SE employs awareness of body sensation to help people “renegotiate” and heal rather than re-live or re-enact trauma.
SE’s guidance of the bodily “felt sense,” allows the highly aroused survival energies to be safely experienced and gradually discharged.
SE may employ touch in support of the renegotiation process.
SE “titrates” experience (breaks down into small, incremental steps), rather than evoking catharsis – which can overwhelm the regulatory mechanisms of the organism. For more information on Somatic Experiencing, read Waking the Tiger by Peter Levine, PhD. for an introduction.
I am also registered with the United States Association of Body Psychotherapy
How to contact me? feel free to send me a e mail as I’m usually pretty busy and am not able to answer my phone. But if you leave a message ill get back to you as soon as i can.
What Does a Session Cost?
The cost for a session of an hour length is $ $95-150 (sliding scale) consult sessions of a half hour are $35 it is my invitation for you to place yourself on this scale as benefits your unique financial situation. I do not take any insurance panels and instead offer a sliding scale.
***It is my belief that everybody deserves exceptional health care and services. In negotiating a fee, please keep in mind the value and commitment you are placing on your own growth, change, and transformational process***
Payments are made by check, VENMO, or cash at the time of the session. 24 hour cancelation is required or full payment of session is due.
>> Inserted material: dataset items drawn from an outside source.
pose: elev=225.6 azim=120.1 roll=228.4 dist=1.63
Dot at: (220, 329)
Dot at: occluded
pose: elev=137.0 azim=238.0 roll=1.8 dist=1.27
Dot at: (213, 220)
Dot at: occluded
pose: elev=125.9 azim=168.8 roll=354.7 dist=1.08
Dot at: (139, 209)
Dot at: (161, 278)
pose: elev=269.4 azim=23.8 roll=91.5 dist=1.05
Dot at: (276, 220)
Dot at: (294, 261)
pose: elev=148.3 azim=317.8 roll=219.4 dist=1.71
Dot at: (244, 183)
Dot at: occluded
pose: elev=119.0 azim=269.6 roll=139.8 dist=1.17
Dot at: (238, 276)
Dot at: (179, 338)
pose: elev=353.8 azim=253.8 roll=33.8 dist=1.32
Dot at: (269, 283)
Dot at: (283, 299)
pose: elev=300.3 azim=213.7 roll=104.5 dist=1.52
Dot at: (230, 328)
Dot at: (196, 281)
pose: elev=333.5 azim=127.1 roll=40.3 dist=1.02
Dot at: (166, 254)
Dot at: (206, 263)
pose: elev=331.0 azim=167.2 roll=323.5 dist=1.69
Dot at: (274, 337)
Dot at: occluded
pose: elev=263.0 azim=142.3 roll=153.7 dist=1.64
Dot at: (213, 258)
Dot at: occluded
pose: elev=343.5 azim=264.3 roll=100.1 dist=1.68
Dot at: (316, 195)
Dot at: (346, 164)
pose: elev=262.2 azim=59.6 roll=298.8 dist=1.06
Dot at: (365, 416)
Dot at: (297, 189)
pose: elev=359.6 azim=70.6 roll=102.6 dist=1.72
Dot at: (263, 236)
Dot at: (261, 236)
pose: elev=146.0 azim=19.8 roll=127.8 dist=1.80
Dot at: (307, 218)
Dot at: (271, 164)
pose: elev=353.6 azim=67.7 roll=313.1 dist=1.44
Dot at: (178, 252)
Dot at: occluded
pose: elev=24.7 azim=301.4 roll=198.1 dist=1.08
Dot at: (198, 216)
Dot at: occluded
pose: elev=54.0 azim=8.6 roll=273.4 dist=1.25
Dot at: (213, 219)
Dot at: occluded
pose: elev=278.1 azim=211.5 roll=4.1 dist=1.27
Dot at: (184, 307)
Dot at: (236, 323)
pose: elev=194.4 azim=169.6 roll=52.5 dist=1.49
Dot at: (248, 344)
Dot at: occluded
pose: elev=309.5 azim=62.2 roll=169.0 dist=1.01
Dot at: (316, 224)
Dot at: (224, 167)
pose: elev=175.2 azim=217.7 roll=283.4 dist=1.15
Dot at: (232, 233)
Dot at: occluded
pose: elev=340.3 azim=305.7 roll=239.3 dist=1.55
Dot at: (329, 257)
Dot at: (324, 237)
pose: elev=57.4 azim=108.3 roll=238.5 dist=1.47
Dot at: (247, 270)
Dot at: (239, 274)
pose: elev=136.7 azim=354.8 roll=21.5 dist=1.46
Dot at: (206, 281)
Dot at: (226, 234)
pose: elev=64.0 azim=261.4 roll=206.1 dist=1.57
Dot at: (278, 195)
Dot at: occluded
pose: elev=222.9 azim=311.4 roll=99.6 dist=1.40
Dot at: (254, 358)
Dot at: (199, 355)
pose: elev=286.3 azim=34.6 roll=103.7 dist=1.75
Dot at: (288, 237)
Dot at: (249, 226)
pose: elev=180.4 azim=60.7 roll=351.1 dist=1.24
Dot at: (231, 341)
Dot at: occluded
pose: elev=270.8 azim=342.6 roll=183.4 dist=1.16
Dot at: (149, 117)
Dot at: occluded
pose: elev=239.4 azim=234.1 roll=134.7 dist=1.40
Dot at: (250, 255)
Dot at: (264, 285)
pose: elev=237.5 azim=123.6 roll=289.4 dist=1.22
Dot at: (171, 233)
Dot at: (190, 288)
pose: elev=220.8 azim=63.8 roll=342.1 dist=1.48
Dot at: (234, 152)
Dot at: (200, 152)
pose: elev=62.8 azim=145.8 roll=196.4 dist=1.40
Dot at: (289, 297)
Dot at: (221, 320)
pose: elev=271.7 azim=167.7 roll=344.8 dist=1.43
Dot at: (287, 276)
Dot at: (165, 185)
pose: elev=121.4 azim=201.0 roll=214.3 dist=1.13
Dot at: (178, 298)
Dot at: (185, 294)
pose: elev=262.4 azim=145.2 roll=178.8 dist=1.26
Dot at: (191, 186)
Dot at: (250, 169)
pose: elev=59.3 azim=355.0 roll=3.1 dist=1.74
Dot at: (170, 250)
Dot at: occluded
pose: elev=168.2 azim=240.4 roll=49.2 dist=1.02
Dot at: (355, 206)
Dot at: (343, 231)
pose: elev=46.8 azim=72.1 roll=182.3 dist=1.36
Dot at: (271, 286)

The Process of Individual Treatment
• The process of treatment begins with an initial meeting in which I learn about your reasons and objectives for seeking help, your personal history, and current health status. Sometimes a personal history takes more than one session to complete. Some clients prefer to draw or write their own histories as a way of creating their story and letting me get to know them.
• The treatment process is always collaborative. Together we will decide what treatment techniques and what pace work best for you. For some examples of Somatic Psychotherapy techniques. Often, somatic therapy looks like “traditional” talk psychotherapy. Even though we are talking, we are also tracking your reactions on multiple levels: thoughts, emotions, and physical sensations. In this way, all aspects of your Self join in our dialogue, in an integrative fashion. Most clients meet with me once a week, but sometimes it is necessary to meet more often for better containment, regulation, or depth work.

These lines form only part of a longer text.